An inferior pedicle (using the inverted T skin resection technique) is the easiest to inset but the weight of the breast is left inferiorly. The medial and lateral pedicles are easy to inset because they rotate into position. The superior pedicle can be harder to inset because it needs to be folded or forced up. Superior pedicles often need to be thinned in order to allow an easier inset without compression and this leaves an empty concave lower pole.
The true superomedial pedicle (with the main base medial but extending upward and across just lateral to the breast meridian) can be harder to inset than a true medial pedicle. But if the surgeon understands that the blood supply is superficial, debulking deep tissue which is causing the restriction can be performed safely. This not only provides a good reliable blood supply but it also gives a nice elegant curve to the lower pole of the breast on the table because the inferior border of the medial pedicle becomes the medial pillar.
The lateral pedicle can be used, but it is often difficult to remove some of the lateral bulk in a breast reduction because the tissue that is in excess (laterally) forms the base of the lateral pedicle. Although there are some veins that drain superolaterally, the majority of the venous drainage is superomedial.
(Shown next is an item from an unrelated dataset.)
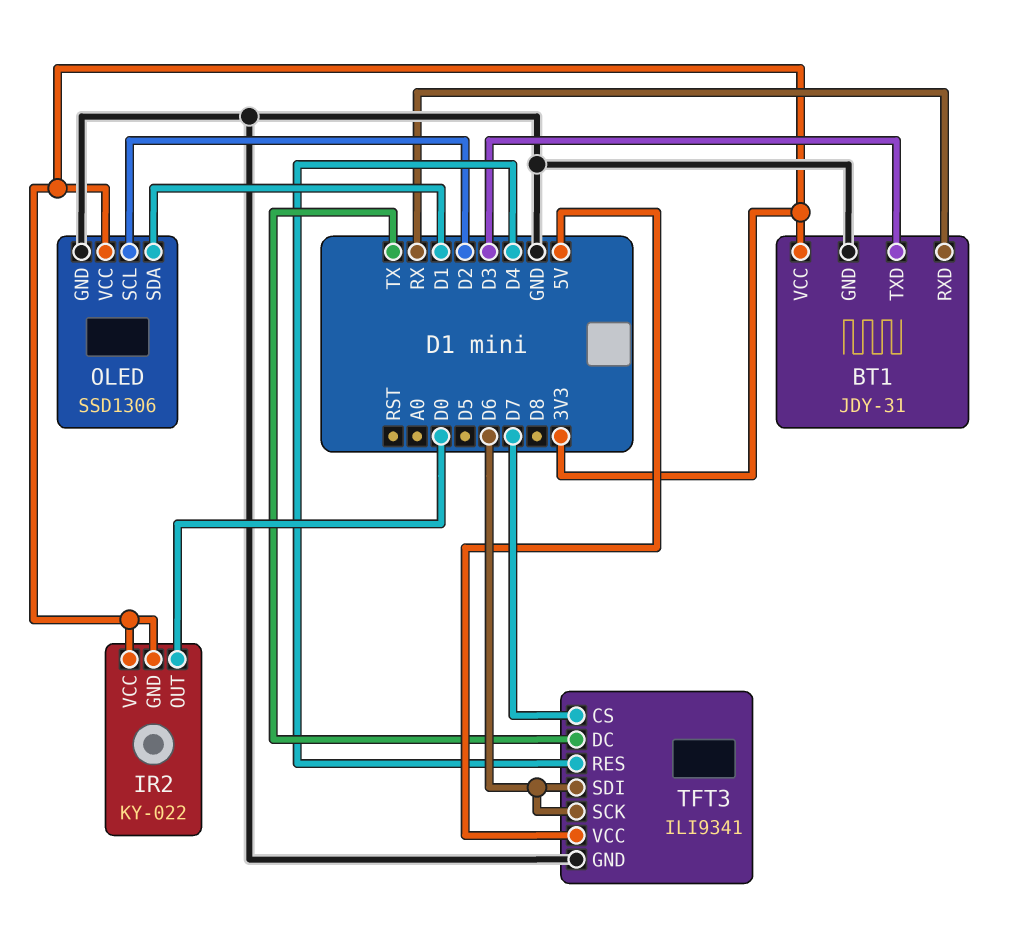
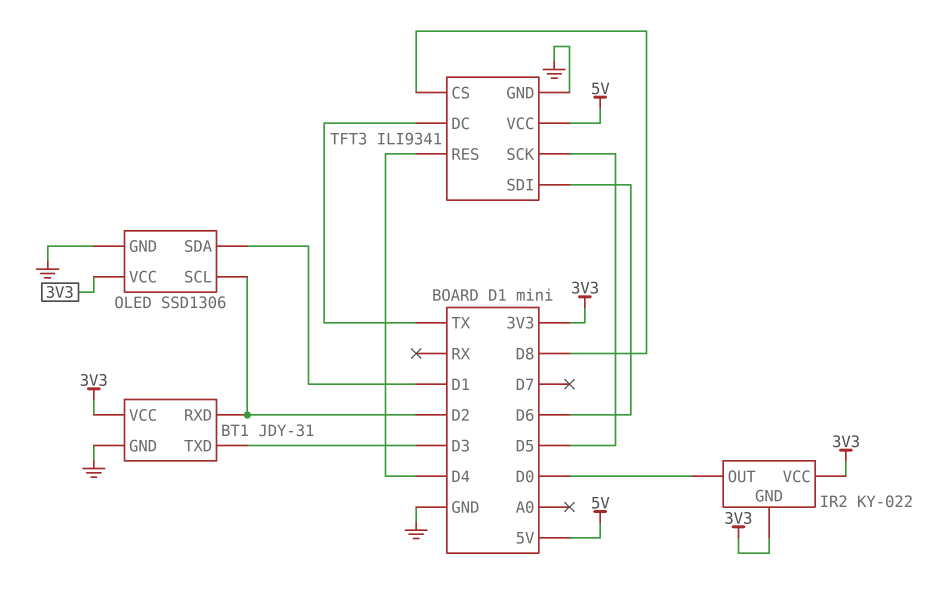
BT1 pin RXD: RX -> D2
TFT3 pin CS: D7 -> D8
TFT3 pin SCK: D6 -> D5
With a mastopexy, breast tissue needs to be rearranged because tightening the skin brassiere alone is not very effective. Patients who have developed ptosis have already demonstrated that their skin envelope cannot hold up the breast parenchyma. A small breast reduction is the easiest mastopexy, especially when an inferior wedge of breast tissue is removed. When the patient wants to maintain their volume, then an inferior flap (described by Liacyr Ribeiro) can be created, moved up, and the pillars closed around caudal to the flap. , When this method of a mastopexy is used, the pedicle is therefore based superiorly (superior, superomedial or superolateral). This method of “moving” breast tissue (that is “removed” in a breast reduction) is a good way of reshaping the breast when the skin brassiere has lost elasticity.
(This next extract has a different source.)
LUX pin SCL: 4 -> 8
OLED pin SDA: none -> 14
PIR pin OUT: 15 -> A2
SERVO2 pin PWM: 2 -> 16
Operative Technique for Superomedial Vertical Breast Reduction
The surgeon needs to assess the footprint – whether the patient is high- or low-breasted. Then he or she needs to visualize what needs to be removed – usually inferiorly and laterally. The patient needs to be consulted on her preferred breast size (and of course warned that an exact size and shape cannot be achieved). It is always a balance between size and shape to achieve a good result.
The superomedial pedicle can be used with either the vertical or inverted T skin resection pattern – this will depend on the desired final size of the breast and the elasticity and amount of excess skin. The vertical distance from the lower border of the areola to the IMF is usually about 7 cm in a “B” cup breast, 9 cm in a “C” cup breast and 11 cm in a “D” cup breast. Surgeons are often warned to keep the vertical scar length at 5–7 cm in an inferior pedicle inverted T breast reduction because the weight of the breast stretches out the skin. In a vertical type of breast reduction, however, the extra vertical length is needed to accommodate projection and weight is not an issue.
First the surgeon should mark the upper breast border because this is a landmark that does not change. This is best determined by finding the pre-axillary indentation laterally and marking the upper breast border medial to that indentation. The breast can be folded (not pushed up) to see where the fold between the breast and the chest wall occurs.
Next, the surgeon should draw the chest midline and breast meridian . The “ideal” breast meridian should be marked and not the “existing” breast meridian. The surgeon can then draw what the resultant breast shape would be ( Fig. 38.7A, B ). This can help to mark the new nipple position.